TÜRK MİLLETİ VE CUMHURİYET

19.10.2022 165

   Özgürlüğünü, benliğini kullanamayan bir toplum kendini nasıl olur da tam hissedebilir ki? Kendini yöneteni,  kararlar verirken sadece izlemesi o topluma ne kadar "ait" hissettirebilir? Uçup gitmek ister insan; uçtuğu gökyüzü onu korumalıdır ve uçtuğu gökyüzünü, uçtuğu yeri kendi seçmelidir insan. Dayatılan baskı, susmayı öğretir belki de ama mantıklı hiçbir fikir susmamalı susturulmamalıdır. Bu yüzden Mustafa Kemal "Cumhuriyet!" demiştir. Bu yüzdendir ki onun fikrini benimseyen halk da "Cumhuriyet" diyebilmiştir.

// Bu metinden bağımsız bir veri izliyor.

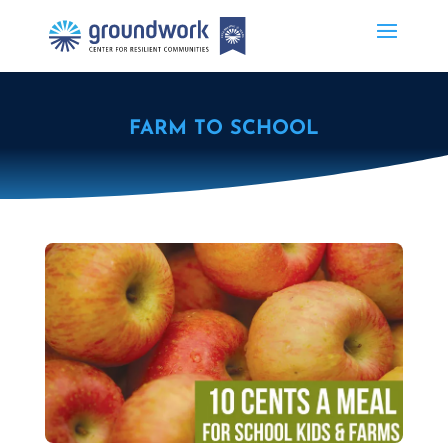
FARM TO SCHOOL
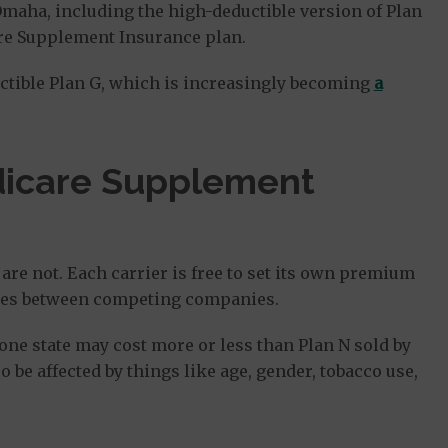
Omaha, including the high-deductible version of Plan
re Supplement Insurance plan.
ctible Plan G, which is increasingly becoming
a
dicare Supplement
are not. Each carrier is free to set its own premium
ences between competing companies.
n one state may cost more or less than Plan N sold by
o be affected by things like age, gender, tobacco use,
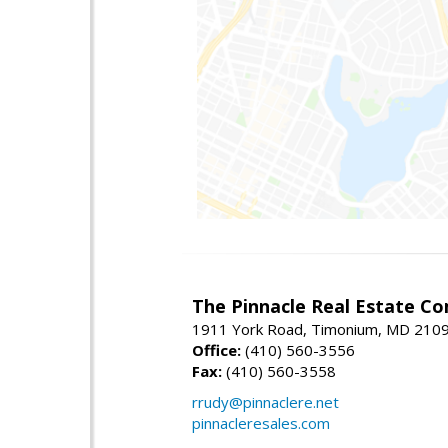
The Pinnacle Real Estate C
1911 York Road, Timonium, MD 210
Office:
(410) 560-3556
Fax:
(410) 560-3558
rrudy@pinnaclere.net
pinnacleresales.com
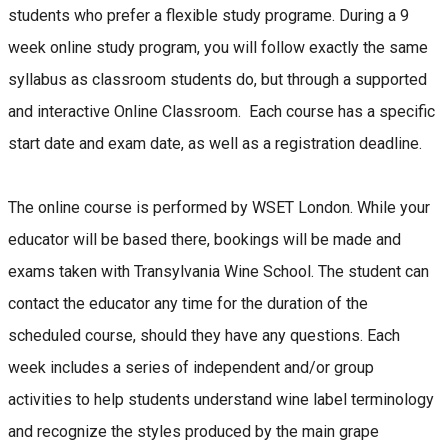
students who prefer a flexible study programe. During a 9
week online study program, you will follow exactly the same
syllabus as classroom students do, but through a supported
and interactive Online Classroom. Each course has a specific
start date and exam date, as well as a registration deadline.
The online course is performed by WSET London. While your
educator will be based there, bookings will be made and
exams taken with Transylvania Wine School. The student can
contact the educator any time for the duration of the
scheduled course, should they have any questions. Each
week includes a series of independent and/or group
activities to help students understand wine label terminology
and recognize the styles produced by the main grape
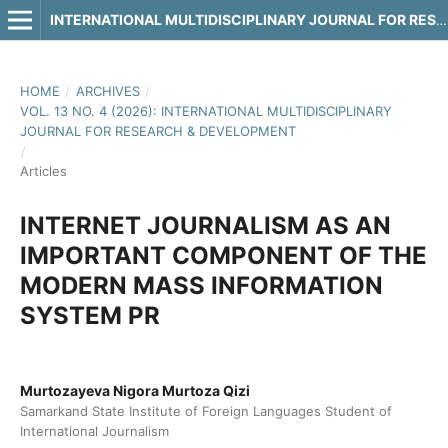
INTERNATIONAL MULTIDISCIPLINARY JOURNAL FOR RESEARCH & DEVELOPMENT
HOME
/
ARCHIVES
/
VOL. 13 NO. 4 (2026): INTERNATIONAL MULTIDISCIPLINARY
JOURNAL FOR RESEARCH & DEVELOPMENT
/
Articles
INTERNET JOURNALISM AS AN
IMPORTANT COMPONENT OF THE
MODERN MASS INFORMATION
SYSTEM PR
Murtozayeva Nigora Murtoza Qizi
Samarkand State Institute of Foreign Languages Student of
International Journalism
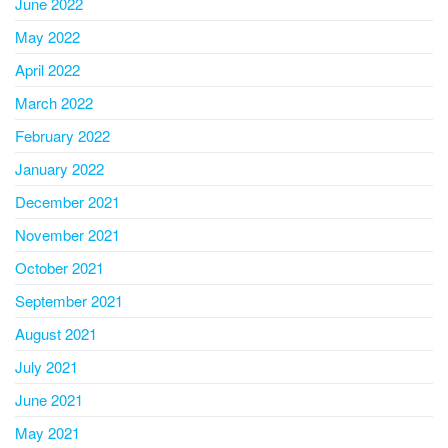
June 2022
May 2022
April 2022
March 2022
February 2022
January 2022
December 2021
November 2021
October 2021
September 2021
August 2021
July 2021
June 2021
May 2021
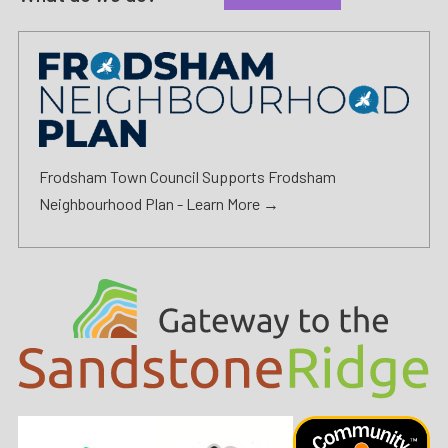
Frodsham Town Council Supports Frodsham
Neighbourhood Plan -
Learn More →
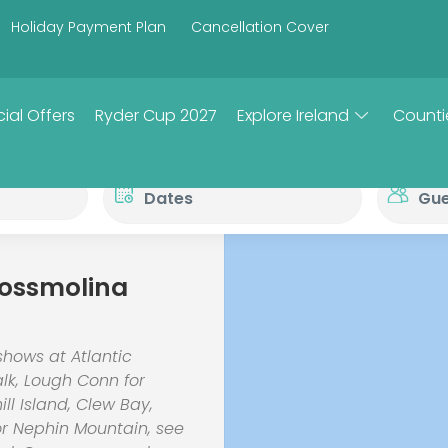
Holiday Payment Plan
Cancellation Cover
ial Offers
Ryder Cup 2027
Explore Ireland
Counti
rossmolina
shows at Atlantic
alk, Lough Conn for
ill Island, Clew Bay,
or Nephin Mountain, see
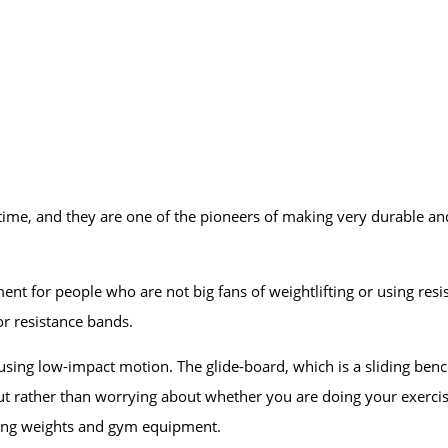
ime, and they are one of the pioneers of making very durable an
 for people who are not big fans of weightlifting or using resi
r resistance bands.
ng low-impact motion. The glide-board, which is a sliding bench 
ut rather than worrying about whether you are doing your exerci
using weights and gym equipment.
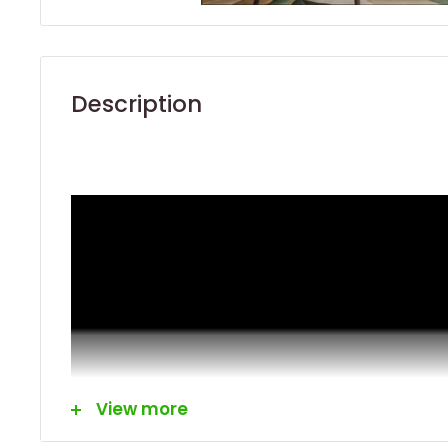
Description
View more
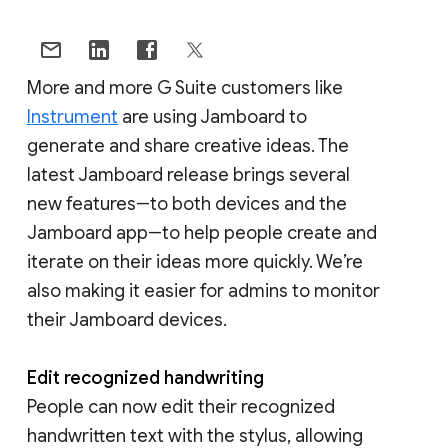
More and more G Suite customers like
Instrument
are using Jamboard to
generate and share creative ideas. The
latest Jamboard release brings several
new features―to both devices and the
Jamboard app―to help people create and
iterate on their ideas more quickly. We’re
also making it easier for admins to monitor
their Jamboard devices.
Edit recognized handwriting
People can now edit their recognized
handwritten text with the stylus, allowing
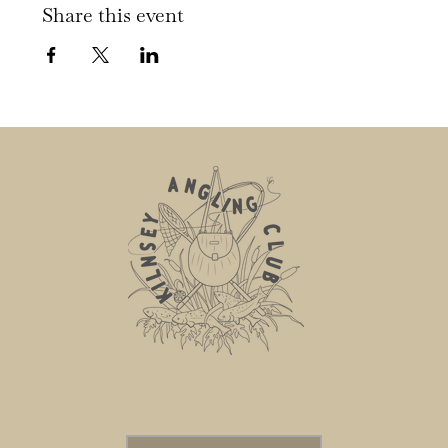
Share this event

    İlan edildiği ilk günden beri kendisi bir devrim olmasına rağmen tekrar, her saniye kendi içinde devrim yaratır cumhuriyet. Odur bizi bu topraklara ait kılan. Şehit olanlarımızın kanı, ağlayan kadınların yaşı ve ümitsizce bekleyen çocukların zaferidir. Halktır Cumhuriyet. Verilen mücadelelerin, tekrar kurulan koca bir devletin hakkıdır. Geçirilen zor zamanlara inat savaştır. Küçük bir çocuğun ilk kelimesi, bir kadının oy atışı, yaşlı bir vatandaşın hastanede muayene olmasıdır cumhuriyet. Yaşayabilmektir aslında, yaşadığını hissetmektir. Dilimiz, dinimiz, bayrağımız tehlikeye girse bile coşkumuz onları tekrar var eder içimizde. Çünkü Ata'mıza sözümüz var. Onun getirdiği her hakkı kanımızın son damlasına kadar korumak, "bizim sözümüz" dür. En dipten çekip çıkardığı ülkeyi yine o yükseklikte tutacak bizler değil miyiz? Kendimizi eğiterek, en iyi şekilde öğrenerek bilgilerimizi bayrağımızmış gibi taşıyacağız omuzlarımızda. Refahımız, özgürlüğümüz diri kalmalı her dakika.

    Geçen doksan dokuz yıla baktığımızda büyüdüğümüzü, geliştiğimizi göreceğiz. Benliğimiz, yaşamımız, dilimiz, oyumuz, kalemimiz ve daha nicesi bu doksan dokuz yılı, doksan dokuz kere tekrarlayacak.           

      "Cumhuriyet ne kazandırdı?" diye sorduklarında, bunca yıl ayakta kalacak olan vatanımıza ve bu vatanda yaşayan her insanın damarlarında dolaşan coşkuya bakmalarını söyleyeceğiz.